By Dr. Gregg DeNicola, M.D.

Laguna College of Art and Design’s campus stretches across several acres at the Big Bend area of Laguna Coast Wilderness Park,  having moved to its current campus in 1977. In 1973, the college purchased 3.85 acres from the Irvine Company for $55,000. Athalia Clark, a founding member of Designing Women and mother of Joan Irvine Smith, played an important part in the transaction.

Chris Abel was retained as the architect and ground was broken in 1976.

Click on the photo for a larger image

Courtesy of Laguna Beach College of Art 

The original Laguna Beach School of Art and Design in its opening year, 1961

But, as this 1961 photo shows, the school was founded that year as the Laguna Beach School of Art and Design. The name has gone through several versions.

 In 1982, the college received a three-year accreditation from the National Association of Schools of Art and Design and the school’s name became the Laguna Beach College of Art.

Then, in 1985, the school turned into the Art Institute of Southern California.

Subsequently, in 2002, the school took on its current name – the Laguna College of Art + Design.

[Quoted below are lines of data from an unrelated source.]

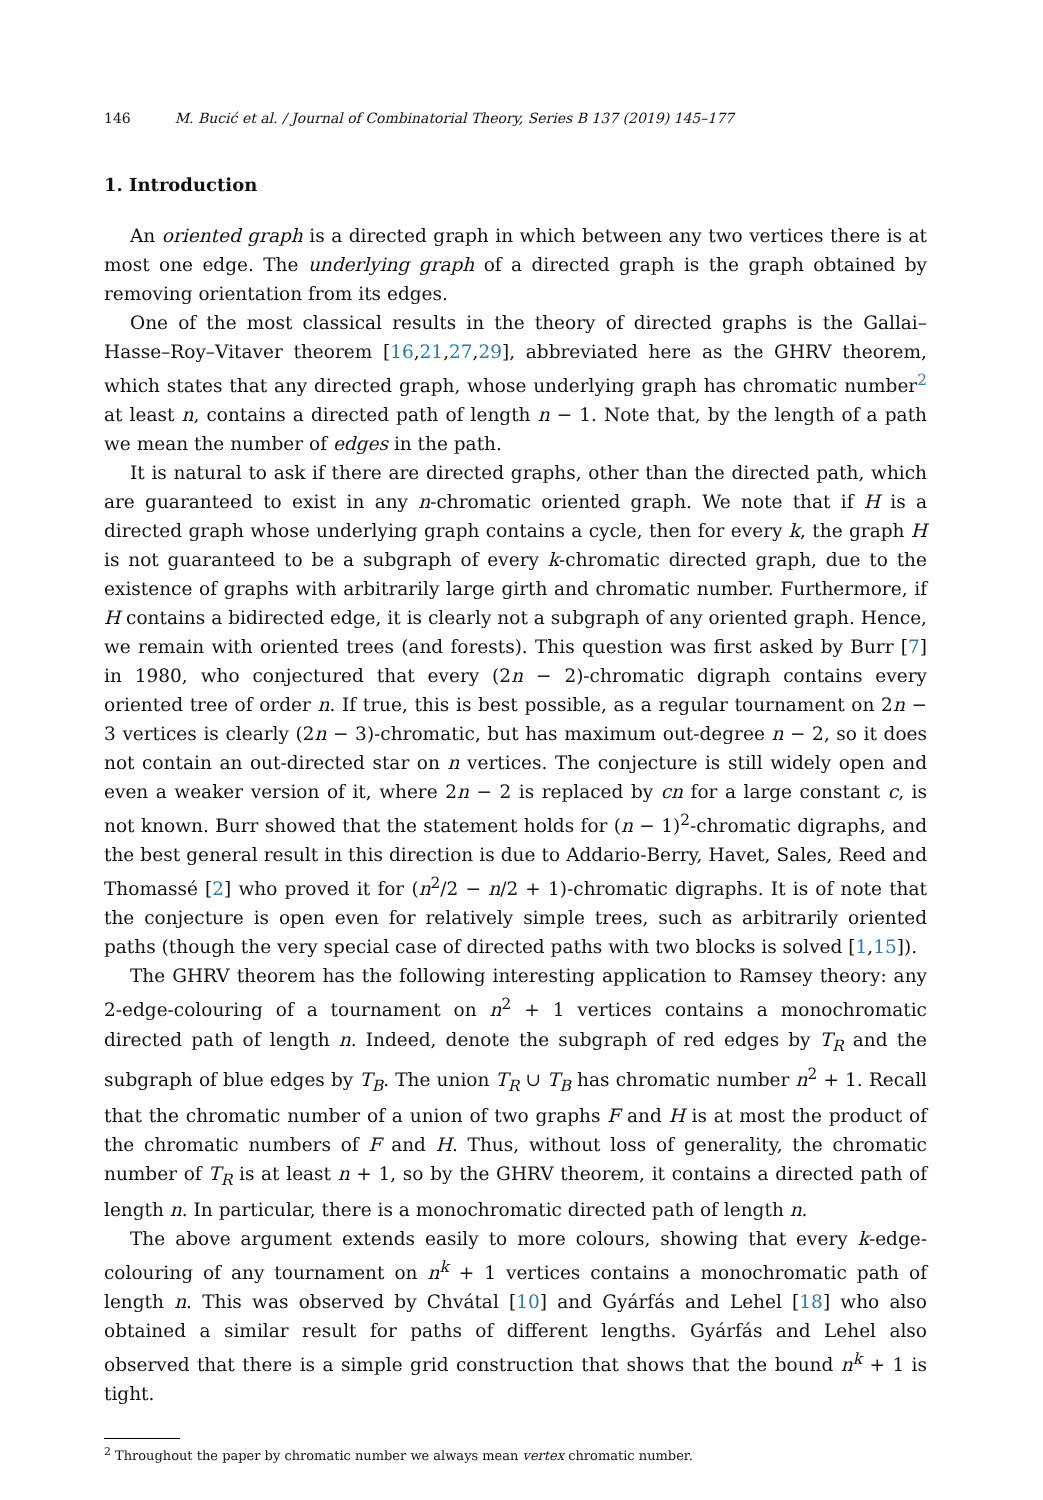146 M. Bucić et al. / Journal of Combinatorial Theory, Series B 137 (2019) 145–177
1. Introduction
An oriented graph is a directed graph in which between any two vertices there is at most one edge. The underlying graph of a directed graph is the graph obtained by removing orientation from its edges.
One of the most classical results in the theory of directed graphs is the Gallai–Hasse–Roy–Vitaver theorem [16,21,27,29], abbreviated here as the GHRV theorem, which states that any directed graph, whose underlying graph has chromatic number<sup>2</sup> at least n, contains a directed path of length n − 1. Note that, by the length of a path we mean the number of edges in the path.
It is natural to ask if there are directed graphs, other than the directed path, which are guaranteed to exist in any n-chromatic oriented graph. We note that if H is a directed graph whose underlying graph contains a cycle, then for every k, the graph H is not guaranteed to be a subgraph of every k-chromatic directed graph, due to the existence of graphs with arbitrarily large girth and chromatic number. Furthermore, if H contains a bidirected edge, it is clearly not a subgraph of any oriented graph. Hence, we remain with oriented trees (and forests). This question was first asked by Burr [7] in 1980, who conjectured that every (2n − 2)-chromatic digraph contains every oriented tree of order n. If true, this is best possible, as a regular tournament on 2n − 3 vertices is clearly (2n − 3)-chromatic, but has maximum out-degree n − 2, so it does not contain an out-directed star on n vertices. The conjecture is still widely open and even a weaker version of it, where 2n − 2 is replaced by cn for a large constant c, is not known. Burr showed that the statement holds for (n − 1)<sup>2</sup>-chromatic digraphs, and the best general result in this direction is due to Addario-Berry, Havet, Sales, Reed and Thomassé [2] who proved it for (n<sup>2</sup>/2 − n/2 + 1)-chromatic digraphs. It is of note that the conjecture is open even for relatively simple trees, such as arbitrarily oriented paths (though the very special case of directed paths with two blocks is solved [1,15]).
The GHRV theorem has the following interesting application to Ramsey theory: any 2-edge-colouring of a tournament on n<sup>2</sup> + 1 vertices contains a monochromatic directed path of length n. Indeed, denote the subgraph of red edges by T<sub>R</sub> and the subgraph of blue edges by T<sub>B</sub>. The union T<sub>R</sub> ∪ T<sub>B</sub> has chromatic number n<sup>2</sup> + 1. Recall that the chromatic number of a union of two graphs F and H is at most the product of the chromatic numbers of F and H. Thus, without loss of generality, the chromatic number of T<sub>R</sub> is at least n + 1, so by the GHRV theorem, it contains a directed path of length n. In particular, there is a monochromatic directed path of length n.
The above argument extends easily to more colours, showing that every k-edge-colouring of any tournament on n<sup>k</sup> + 1 vertices contains a monochromatic path of length n. This was observed by Chvátal [10] and Gyárfás and Lehel [18] who also obtained a similar result for paths of different lengths. Gyárfás and Lehel also observed that there is a simple grid construction that shows that the bound n<sup>k</sup> + 1 is tight.
<sup>2</sup> Throughout the paper by chromatic number we always mean vertex chromatic number.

It was founded in 1961 by members of the Festival of the Arts and the Laguna Art Museum, with a major contribution by one of their founding members, Nellie Gail Moulton. Ruth Osgood, (later Osgood Salyer) was the first director who worked without pay to keep the fledgling school afloat.

A former lumber company office near the Festival and the Moulton Theater was leased from the city for $1 a year. The Festival donated $5,000 and 20 friends gave $1,000 each to build the first studios. The school enjoyed success at that site for 16 years until the move to Big Bend.

In the photo, the original name is prominently displayed on top of the structure. The months it is open make sense if you consider they were integrated into the Festival, and needed to vacate for the summer. Four hardworking unidentified women are planting the frontage horticulture.

The exact location of this building is not identified. But research tells us Joey and Susan Jahraus owned the long-forgotten Canyon Lumber Company across the street from the Moulton (the parking lot where the Saturday Farmers’ Market is now). It closed in exactly 1961, so the office in the photo may be that structure. The school may have also leased or built buildings within the Festival until the 1977 move.

If any A Look Back reader has more accurate information, please send us a note.

Today, the college boasts more than 700 students, offering a Bachelor of Fine Arts degree in 11 majors and three Master of Fine Art degree programs, as well as a post-baccalaureate certificate program in Drawing and Painting.

Not too bad for a school starting in an abandoned lumber company office Downtown. Those four lovely ladies planting flowers in 1961 would be quite proud of the college campus today.